The Ninth Circuit Court of Appeals has put the cap on a class action lawsuit against Fresh Inc. over the lip balm leftover in the bottom of the tube.
The plaintiffs’ lawyers alleged that Fresh is hoodwinking consumers into thinking there is additional product in the tube, when the twist-up mechanism of the lip balm prevents the bit at the bottom from being utilized. The plaintiffs’ lawyers claimed this is a violation of California’s Fair Packaging and Labeling Act, but the court ruled that any reasonable consumer would not consider this “deceptive” and would understand how these tubes work.
The plaintiffs’ attorneys were trying to buy into the growing trend of “slack fill” litigation, which is all that and a bag of chips for plaintiffs’ lawyers. And we mean, literally, chips.
The empty space in packaging is known as “slack fill,” which you have probably noticed in bags of chips where room for extra air is added to keep the chips from being crushed. In most cases that extra room in the packaging serves some purpose, such as protecting the contents or more space for product information. But regardless of whether the label states the correct amount of the product, plaintiffs’ lawyers claim that consumers are deceived when the packaging is larger than they believe the item necessitates.
In the case against Fresh Inc., the court threw out the plaintiffs’ claims that the additional lip balm was slack because the product label accurately stated how much lip balm was on the part of the stick that consumers could use.
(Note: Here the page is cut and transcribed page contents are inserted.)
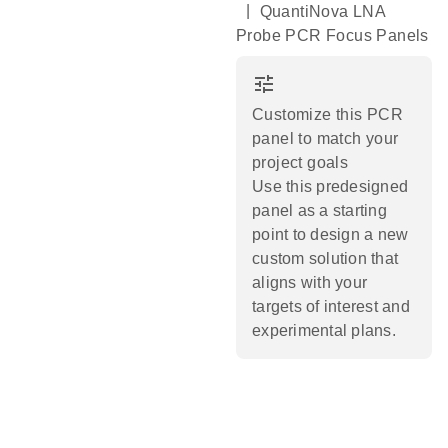
|
QuantiNova LNA
Probe PCR Focus Panels
tune
Customize this PCR
panel to match your
project goals
Use this predesigned
panel as a starting
point to design a new
custom solution that
aligns with your
targets of interest and
experimental plans.​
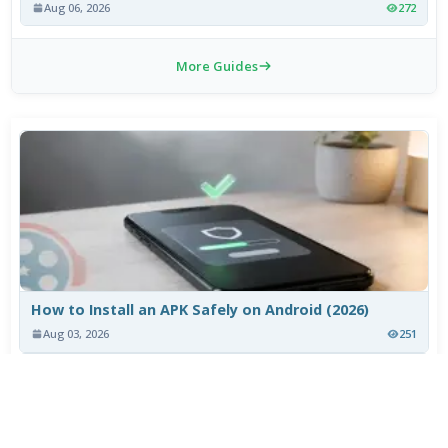
Aug 06, 2026
272
More Guides
How to Install an APK Safely on Android (2026)
Aug 03, 2026
251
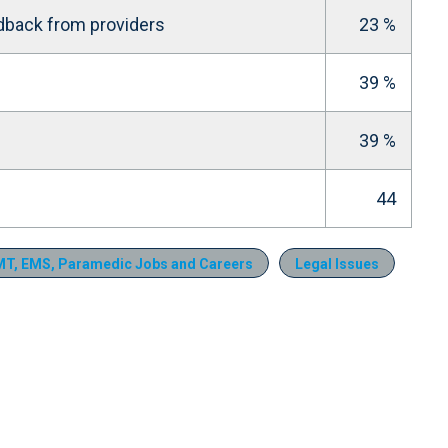
dback from providers
23 %
39 %
39 %
44
T, EMS, Paramedic Jobs and Careers
Legal Issues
While this court recognized a frivolous lawsuit, plaintiffs’ lawyers are too often able to get away with these claims, especially in California.
California’s class action law differs somewhat from federal law, making state courts a better venue for bringing class actions than federal courts. Couple this with the state having the largest population in the U.S., and California makes a great place to bring consumer driven lawsuits. In fact, the Institute for Legal Reform’s 2015 Lawsuit Climate Survey ranked California dead last in the country for treatment of class action suits.
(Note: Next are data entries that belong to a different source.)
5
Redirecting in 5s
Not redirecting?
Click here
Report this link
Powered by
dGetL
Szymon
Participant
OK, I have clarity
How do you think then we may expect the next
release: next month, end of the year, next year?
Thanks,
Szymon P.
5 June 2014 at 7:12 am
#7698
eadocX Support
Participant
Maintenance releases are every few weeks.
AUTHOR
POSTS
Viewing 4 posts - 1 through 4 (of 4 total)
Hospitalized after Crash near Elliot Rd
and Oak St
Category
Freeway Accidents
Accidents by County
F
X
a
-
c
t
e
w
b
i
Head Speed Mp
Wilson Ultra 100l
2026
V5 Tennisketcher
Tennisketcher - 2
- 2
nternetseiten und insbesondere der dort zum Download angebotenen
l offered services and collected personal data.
While a company that purposefully deceives consumers should be held responsible, plaintiffs’ lawyers are taking advantage of these state consumer protection laws to increase their bottom line. A similar slack fill lawsuit in New York against Mentos alleged that the company used too much packaging for their gum. The plaintiffs sought over $5 million in damages.
Are the nation’s consumers complaining about how much lip balm is in their stick? Or how their Mentos are packaged? Unlikely.
These lawsuits are more about the potential piece of the prize for the lawyers than the consumers they claim to protect. This time the plaintiffs’ lawyers are walking away empty handed, but it is only a matter of time until they find the next frivolous lawsuit to smack their lips over.